Jenkins v. Thomas

Annotate this Case

133 S.E.2d 694 (1963)

260 N.C. 768

John JENKINS v. Rose Lee THOMAS and Charlie Willis Thomas.

No. 167.

Supreme Court of North Carolina.

December 19, 1963.

Horace M. DuBose, III, and Donald E. Ramseur, Gastonia, for plaintiff appellant.

Hollowell & Stott, by Grady B. Stott, Gastonia, for defendant appellees.


Plaintiff's evidence is sufficient to establish these facts: The collision occurred about 9:00 p. m. when he was crossing Chester Street, US Highway 321, in Gastonia. Chester Street runs north and south. It is approximately forty-five feet wide, paved, with paved sidewalks on each side. Allison Street runs east and west. It intersects the eastern side line of Chester but does not cross that street. There are dirt walkways on each side of Allison. About one hundred feet south of the intersection of Chester and Allison is a dirt path frequently used by pedestrians in going from Chester to Boyce Street which is west of and parallel to Chester. Plaintiff walked westwardly along Allison until he came to Chester. He then turned on Chester until he came to a "No Parking" sign near the southeast corner of the intersection of Chester and Allison. There he turned southwestwardly to cross Chester, intending to follow the path to Boyce Street. Before leaving the sidewalk, he looked. He saw no motor vehicle going south, but did see a vehicle going north. It was traveling forty to forty-five m. p. h. He waited for that vehicle to pass. He then stepped in the street, crossing it diagonally in a southwestwardly direction, intending to enter the path. He was struck by defendants' vehicle when about three or four steps from the western curb of Chester Street and one hundred feet or thereabout south of the intersection. Defendants were traveling south at a speed of twenty-five m. p. h. The maximum speed limit at the point where plaintiff was injured was 35 m. p. h. The highway was straight in each direction for three hundred yards or thereabouts. Defendants, going south, were going uphill. (The grade is not disclosed.) Plaintiff saw the bright lights of defendants' vehicle just a flash of an eye before he was struck.
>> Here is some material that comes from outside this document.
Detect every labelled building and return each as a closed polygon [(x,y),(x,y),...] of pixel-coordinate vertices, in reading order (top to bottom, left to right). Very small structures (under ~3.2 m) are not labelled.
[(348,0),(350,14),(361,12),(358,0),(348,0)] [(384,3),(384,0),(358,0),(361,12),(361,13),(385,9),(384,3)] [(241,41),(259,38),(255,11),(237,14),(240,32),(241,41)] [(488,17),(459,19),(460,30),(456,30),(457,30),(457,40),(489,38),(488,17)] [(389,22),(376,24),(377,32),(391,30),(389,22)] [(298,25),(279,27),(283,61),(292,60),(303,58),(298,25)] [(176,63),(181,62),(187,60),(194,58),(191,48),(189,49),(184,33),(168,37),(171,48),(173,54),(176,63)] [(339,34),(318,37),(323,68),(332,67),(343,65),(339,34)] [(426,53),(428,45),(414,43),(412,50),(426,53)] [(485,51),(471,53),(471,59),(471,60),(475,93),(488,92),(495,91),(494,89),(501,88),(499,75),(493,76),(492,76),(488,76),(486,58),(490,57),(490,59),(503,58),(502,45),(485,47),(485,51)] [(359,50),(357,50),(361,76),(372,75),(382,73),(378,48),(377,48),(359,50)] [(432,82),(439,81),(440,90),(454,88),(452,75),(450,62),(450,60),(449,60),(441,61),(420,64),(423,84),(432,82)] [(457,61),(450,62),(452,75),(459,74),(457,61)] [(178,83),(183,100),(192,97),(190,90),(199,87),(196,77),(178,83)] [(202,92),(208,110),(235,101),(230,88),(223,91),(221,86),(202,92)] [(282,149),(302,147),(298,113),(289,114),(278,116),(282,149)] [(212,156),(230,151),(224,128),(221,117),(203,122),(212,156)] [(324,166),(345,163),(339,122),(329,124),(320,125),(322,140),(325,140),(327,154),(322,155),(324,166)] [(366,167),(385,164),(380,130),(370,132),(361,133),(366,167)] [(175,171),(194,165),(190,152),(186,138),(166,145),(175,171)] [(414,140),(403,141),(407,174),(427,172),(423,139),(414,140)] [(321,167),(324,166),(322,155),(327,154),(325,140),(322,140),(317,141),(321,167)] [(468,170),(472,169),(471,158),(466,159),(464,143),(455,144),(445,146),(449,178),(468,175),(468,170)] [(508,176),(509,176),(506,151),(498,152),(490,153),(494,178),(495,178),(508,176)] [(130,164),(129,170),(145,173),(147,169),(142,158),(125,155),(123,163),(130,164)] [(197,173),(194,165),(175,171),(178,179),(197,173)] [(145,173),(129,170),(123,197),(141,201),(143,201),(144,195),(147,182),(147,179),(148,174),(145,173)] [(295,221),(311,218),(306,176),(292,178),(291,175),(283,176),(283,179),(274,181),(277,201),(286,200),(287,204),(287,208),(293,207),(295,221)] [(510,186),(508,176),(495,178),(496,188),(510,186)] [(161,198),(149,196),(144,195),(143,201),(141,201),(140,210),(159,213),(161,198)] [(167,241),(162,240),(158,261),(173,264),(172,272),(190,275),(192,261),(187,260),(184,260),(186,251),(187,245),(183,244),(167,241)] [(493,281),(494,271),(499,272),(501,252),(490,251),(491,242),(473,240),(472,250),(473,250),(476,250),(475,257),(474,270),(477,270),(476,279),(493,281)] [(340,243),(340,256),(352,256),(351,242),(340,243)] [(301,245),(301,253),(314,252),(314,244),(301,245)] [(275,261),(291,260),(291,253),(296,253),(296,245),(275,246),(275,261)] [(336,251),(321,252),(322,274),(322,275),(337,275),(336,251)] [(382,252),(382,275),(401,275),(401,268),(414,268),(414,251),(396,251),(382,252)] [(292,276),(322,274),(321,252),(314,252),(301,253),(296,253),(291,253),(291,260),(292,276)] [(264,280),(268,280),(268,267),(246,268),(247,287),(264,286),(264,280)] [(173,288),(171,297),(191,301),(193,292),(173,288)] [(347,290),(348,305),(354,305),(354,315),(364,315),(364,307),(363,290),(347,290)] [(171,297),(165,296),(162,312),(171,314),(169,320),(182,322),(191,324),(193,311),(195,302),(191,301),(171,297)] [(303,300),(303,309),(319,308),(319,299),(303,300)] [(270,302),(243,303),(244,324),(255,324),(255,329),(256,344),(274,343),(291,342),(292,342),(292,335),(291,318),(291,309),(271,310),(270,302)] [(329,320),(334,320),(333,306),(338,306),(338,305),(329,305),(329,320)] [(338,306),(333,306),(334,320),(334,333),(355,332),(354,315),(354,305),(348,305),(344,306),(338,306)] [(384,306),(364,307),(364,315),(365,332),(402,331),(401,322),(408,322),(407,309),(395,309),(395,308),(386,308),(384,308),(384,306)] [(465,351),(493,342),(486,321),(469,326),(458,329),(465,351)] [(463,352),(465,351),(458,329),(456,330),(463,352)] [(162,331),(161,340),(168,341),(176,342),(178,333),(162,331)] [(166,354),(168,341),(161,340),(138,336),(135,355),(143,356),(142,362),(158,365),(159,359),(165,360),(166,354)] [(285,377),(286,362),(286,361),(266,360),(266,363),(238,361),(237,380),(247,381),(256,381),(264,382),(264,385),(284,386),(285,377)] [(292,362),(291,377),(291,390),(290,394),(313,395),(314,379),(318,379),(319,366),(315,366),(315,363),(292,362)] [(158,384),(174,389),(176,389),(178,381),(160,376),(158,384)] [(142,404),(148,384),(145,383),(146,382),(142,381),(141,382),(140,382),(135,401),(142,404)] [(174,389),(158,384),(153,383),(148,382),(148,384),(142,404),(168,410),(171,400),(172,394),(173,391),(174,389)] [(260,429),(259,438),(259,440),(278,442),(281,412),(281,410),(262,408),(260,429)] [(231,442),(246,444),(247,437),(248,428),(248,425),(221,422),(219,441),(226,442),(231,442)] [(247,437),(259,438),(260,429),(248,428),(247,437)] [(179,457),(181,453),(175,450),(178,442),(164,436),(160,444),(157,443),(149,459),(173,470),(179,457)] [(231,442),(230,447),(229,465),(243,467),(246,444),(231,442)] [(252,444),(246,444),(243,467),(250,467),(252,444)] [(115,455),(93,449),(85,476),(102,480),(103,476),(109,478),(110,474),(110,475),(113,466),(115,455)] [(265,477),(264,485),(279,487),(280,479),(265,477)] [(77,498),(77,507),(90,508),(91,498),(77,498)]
Where Chester and Allison join is, by statutory definition, an intersection. G.S. § 20-38(l). Even though there was *696 no marked crosswalk at that point, a pedestrian crossing there had the right of way over a motorist traversing the intersection. G.S. § 20-174(a). Plaintiff elected not to cross at a point where he had the right of way, but elected to cross at a point where the motorist had the right of way. Defendants, having the right of way, had the right to assume, until put on notice to the contrary, that the pedestrian would obey the law and yield the right of way. The mere fact that the pedestrian is oblivious to danger does not impose a duty on the motorist to yield the right of way. That duty arises when, and only when, the motorist sees, or in the exercise of reasonable care should see, that the pedestrian is not aware of the approaching danger and for that reason will continue to expose himself to peril. Rosser, Admr. v. Smith, N.C., 133 S.E.2d 499; Griffin v. Pancoast, 257 N.C. 52, 125 S.E.2d 310; Garmon v. Thomas, 241 N.C. 412, 85 S.E.2d 589.

Plaintiff failed to carry the burden of showing negligence imposing liability on defendants.